Wimsey inclined his head toward one of the shapeless sandbag piles surrounding the pond. "I talked to one of the gardeners. You got lucky, you know. Sometimes they went weeks between statues. If they'd been working every day, someone would have more likely noticed that you'd switched the bags from one statue to another.
"Shall I tell you what I think happened?" Wimsey continued, not waiting for a reply. "I think Harrington dragged you down here to have another go -- most blackmailers like seeing their targets squirm -- and when he wouldn't listen to reason you lost your temper and hit him. But it was dark -- no moon that night, I checked -- and neither of you realized how close he was to the statue.
"Harrington falls back, slams his head on the statue and you have a dead blackmailing lieutenant on your hands and no way to explain it."
Morris nodded his head. "Bravo. And it was the statue second from your left."
"Bad luck for you." Wimsey said. "But good luck for you, too, when those other boys didn't come back either." He held up a hand as Morris started to protest. "I'm not accusing you of playing King David -- that was genuine luck, not malice."
Morris took his left hand out of his pocket and rubbed his nose. "You, on the other hand, show no such compunction."
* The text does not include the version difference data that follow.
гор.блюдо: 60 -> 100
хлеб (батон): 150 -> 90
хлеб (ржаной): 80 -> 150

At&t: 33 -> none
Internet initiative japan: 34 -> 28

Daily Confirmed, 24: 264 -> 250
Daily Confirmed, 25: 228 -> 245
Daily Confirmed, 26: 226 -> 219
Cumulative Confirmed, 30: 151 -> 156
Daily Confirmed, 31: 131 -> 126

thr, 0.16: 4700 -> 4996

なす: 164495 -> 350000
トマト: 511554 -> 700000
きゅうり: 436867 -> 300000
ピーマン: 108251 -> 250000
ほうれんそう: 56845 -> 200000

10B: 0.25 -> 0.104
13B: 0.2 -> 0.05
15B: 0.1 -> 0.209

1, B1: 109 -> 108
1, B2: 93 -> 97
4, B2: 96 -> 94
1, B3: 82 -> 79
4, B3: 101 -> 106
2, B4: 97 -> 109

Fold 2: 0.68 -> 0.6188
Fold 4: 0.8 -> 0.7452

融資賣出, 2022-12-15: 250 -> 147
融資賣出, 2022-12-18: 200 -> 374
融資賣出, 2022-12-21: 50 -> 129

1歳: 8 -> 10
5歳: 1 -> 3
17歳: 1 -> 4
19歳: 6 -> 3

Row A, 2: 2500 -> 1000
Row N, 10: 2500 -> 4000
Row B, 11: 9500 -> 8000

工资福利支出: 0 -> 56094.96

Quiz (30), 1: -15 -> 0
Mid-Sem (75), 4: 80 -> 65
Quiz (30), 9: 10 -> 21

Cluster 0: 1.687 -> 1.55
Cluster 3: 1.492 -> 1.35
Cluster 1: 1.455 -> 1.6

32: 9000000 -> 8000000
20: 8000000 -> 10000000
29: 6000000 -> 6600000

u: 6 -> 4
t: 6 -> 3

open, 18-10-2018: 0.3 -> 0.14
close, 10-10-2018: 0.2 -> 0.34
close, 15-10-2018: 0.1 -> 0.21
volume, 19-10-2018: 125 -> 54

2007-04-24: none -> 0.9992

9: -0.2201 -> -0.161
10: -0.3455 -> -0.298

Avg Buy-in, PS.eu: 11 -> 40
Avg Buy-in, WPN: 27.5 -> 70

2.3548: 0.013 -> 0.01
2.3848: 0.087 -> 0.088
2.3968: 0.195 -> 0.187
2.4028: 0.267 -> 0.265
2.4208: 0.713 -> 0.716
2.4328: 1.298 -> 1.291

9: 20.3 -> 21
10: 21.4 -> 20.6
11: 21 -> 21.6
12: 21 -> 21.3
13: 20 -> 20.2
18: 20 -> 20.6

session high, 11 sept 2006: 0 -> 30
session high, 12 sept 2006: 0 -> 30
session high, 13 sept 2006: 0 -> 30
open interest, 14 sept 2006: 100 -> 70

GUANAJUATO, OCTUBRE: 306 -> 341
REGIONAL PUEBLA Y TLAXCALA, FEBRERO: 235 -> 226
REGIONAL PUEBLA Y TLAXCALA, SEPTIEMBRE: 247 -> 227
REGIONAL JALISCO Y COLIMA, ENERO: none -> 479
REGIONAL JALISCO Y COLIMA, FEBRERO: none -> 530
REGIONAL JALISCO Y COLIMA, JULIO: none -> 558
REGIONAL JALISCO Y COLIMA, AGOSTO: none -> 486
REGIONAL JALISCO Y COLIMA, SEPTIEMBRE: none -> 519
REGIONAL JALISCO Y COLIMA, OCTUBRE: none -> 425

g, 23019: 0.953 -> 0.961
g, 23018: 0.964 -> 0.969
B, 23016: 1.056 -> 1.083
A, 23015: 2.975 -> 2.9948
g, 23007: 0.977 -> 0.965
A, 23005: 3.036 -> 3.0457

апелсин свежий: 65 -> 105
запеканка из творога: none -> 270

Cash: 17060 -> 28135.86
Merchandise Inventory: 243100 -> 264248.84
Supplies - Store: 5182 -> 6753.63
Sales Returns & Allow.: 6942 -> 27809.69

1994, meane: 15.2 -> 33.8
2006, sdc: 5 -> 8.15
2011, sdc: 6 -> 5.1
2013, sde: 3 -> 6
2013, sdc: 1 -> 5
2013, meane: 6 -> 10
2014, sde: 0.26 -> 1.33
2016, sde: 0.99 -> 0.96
"As I said, I do think the sin matters," Wimsey said. "Why don't you toss whatever's in your right hand into the pond, by the bye."
Morris hesitated. "You don't think I'll shoot you?"
"I think you've had time to calm down. Shooting me only makes this a bigger mess for you -- my mother knows a lot more people with HRH in front their names than Harrington's.
"And frankly," Wimsey said coolly. "I don't think you're that good a shot." He turned and walked away.
In the distance, he heard a short splash.